Warum entfernt Blizzard den LAN-Modus bei Warcraft 3: Reforged?
Eine offizielle Begründung für den Schritt hat Blizzard bislang nicht ausführlich kommuniziert. Aus der Patch-Kommunikation lässt sich herauslesen, dass es um Absicherung gegen Piraterie und um eine einheitlichere Account- und Matchmaking-Struktur über Battle.net gehen soll. LAN-Modi sind für Publisher historisch schwerer zu kontrollieren, weil Spiele ohne Server-Check gestartet werden können – das macht Cracks und inoffizielle Kopien leichter nutzbar.

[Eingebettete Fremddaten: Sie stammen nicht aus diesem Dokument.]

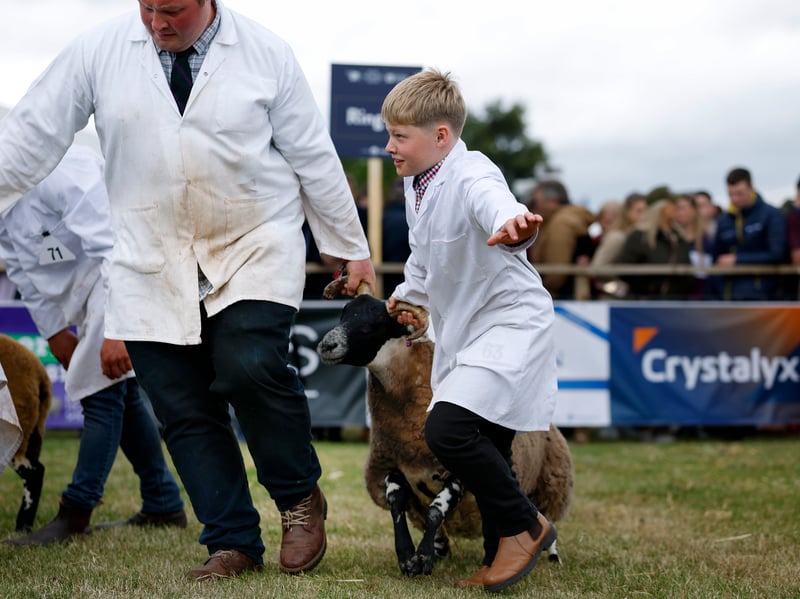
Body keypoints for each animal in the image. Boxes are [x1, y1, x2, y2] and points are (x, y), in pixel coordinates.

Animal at [317, 292, 574, 577]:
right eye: (343, 315)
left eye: (373, 324)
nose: (326, 346)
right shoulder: (392, 465)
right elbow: (397, 506)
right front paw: (408, 555)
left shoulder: (459, 472)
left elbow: (436, 511)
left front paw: (423, 558)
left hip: (551, 485)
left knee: (545, 517)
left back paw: (551, 556)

Was bedeutet die Änderung konkret für Spieler?
Wer bislang auf Netzwerkpartys, in Vereinen mit instabilem Internet oder schlicht offline gegen Freunde antreten wollte, kann das mit dem neuen Patch nicht mehr. Auch reine Solo-Kampagnen laufen jetzt nur noch mit Verbindung zu Blizzard-Servern. Spieler mit unzuverlässigem Internet oder in Regionen mit schwacher Anbindung sind direkt betroffen, ebenso die verbliebene Custom-Games- und Turnierszene, die bislang teils bewusst auf LAN gesetzt hat, um Verzögerungen und Serverausfälle zu vermeiden.
Wie reagiert die Community auf den Wegfall des LAN-Modus?

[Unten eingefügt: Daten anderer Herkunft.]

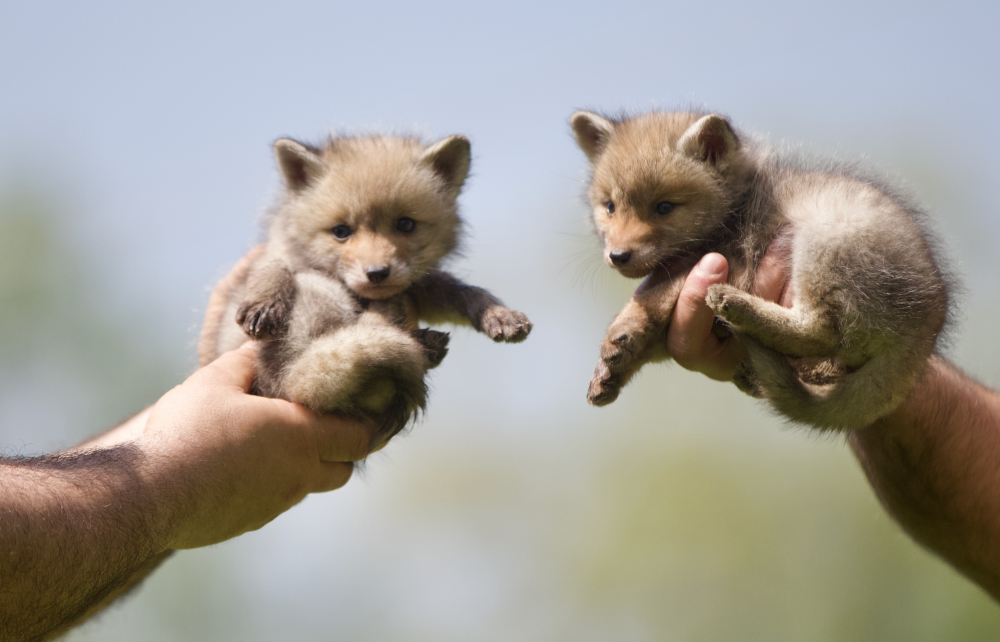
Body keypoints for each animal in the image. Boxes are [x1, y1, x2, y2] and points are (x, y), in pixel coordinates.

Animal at [201, 132, 532, 448]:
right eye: (340, 231)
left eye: (405, 224)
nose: (377, 273)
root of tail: (284, 386)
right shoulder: (281, 257)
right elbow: (272, 268)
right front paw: (265, 302)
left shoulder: (417, 284)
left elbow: (462, 292)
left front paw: (498, 315)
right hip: (314, 297)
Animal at [572, 110, 952, 430]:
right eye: (609, 207)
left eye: (664, 207)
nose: (618, 255)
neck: (736, 208)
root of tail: (930, 319)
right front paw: (611, 370)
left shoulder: (726, 258)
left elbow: (654, 296)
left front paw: (623, 332)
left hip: (821, 240)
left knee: (819, 329)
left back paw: (739, 307)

Die Reaktionen in Foren und auf Reddit sind überwiegend negativ. Viele Spieler erinnern an den ohnehin schon holprigen Start von Warcraft 3: Reforged im Januar 2020, als das Remaster wegen fehlender Features, schlechterer Grafik als versprochen und Bugs zur bestbewerteten schlechten Kritik in der Battle.net-Geschichte wurde und Blizzard damals sogar Rückerstattungen außerhalb der üblichen Frist anbieten musste. Der jetzige Schritt wird von vielen als weiteres Kapitel einer ohnehin schon schwierigen Historie gesehen – auch wenn Blizzard das Spiel seither in Teilen nachgebessert hat. Ähnliche Kritik an Always-Online-Pflichten bei eigentlich offline-fähigen Spielen gab es in der Branche bereits mehrfach, etwa rund um den SimCity-Neustart 2013.

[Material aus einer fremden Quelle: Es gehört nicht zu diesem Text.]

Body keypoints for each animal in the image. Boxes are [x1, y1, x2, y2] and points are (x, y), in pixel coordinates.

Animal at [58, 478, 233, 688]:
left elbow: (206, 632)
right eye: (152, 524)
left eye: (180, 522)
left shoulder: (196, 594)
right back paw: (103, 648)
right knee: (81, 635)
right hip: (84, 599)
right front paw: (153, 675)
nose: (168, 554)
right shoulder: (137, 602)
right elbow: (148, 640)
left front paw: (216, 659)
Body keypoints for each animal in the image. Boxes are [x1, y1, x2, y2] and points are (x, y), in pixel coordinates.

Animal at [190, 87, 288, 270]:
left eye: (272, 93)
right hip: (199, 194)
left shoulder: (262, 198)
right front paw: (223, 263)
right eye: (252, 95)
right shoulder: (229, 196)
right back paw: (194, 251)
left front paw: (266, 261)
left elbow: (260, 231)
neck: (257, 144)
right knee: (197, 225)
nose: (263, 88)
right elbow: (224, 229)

Wie es bei anderen aktuellen Blizzard-Projekten weitergeht, zeigt unter anderem unser Bericht zur Ankündigung von World of Warcraft: Forever – dort sorgt aktuell eine eigene Preis-Kontroverse für Diskussionen.

Aus unserer Sicht wäre zumindest ein reiner Offline-Modus für die Kampagne wünschenswert gewesen – gerade bei einem Spiel, das so sehr von seiner LAN- und Turnier-Historie lebt, fühlt sich der komplette Wegfall unnötig hart an.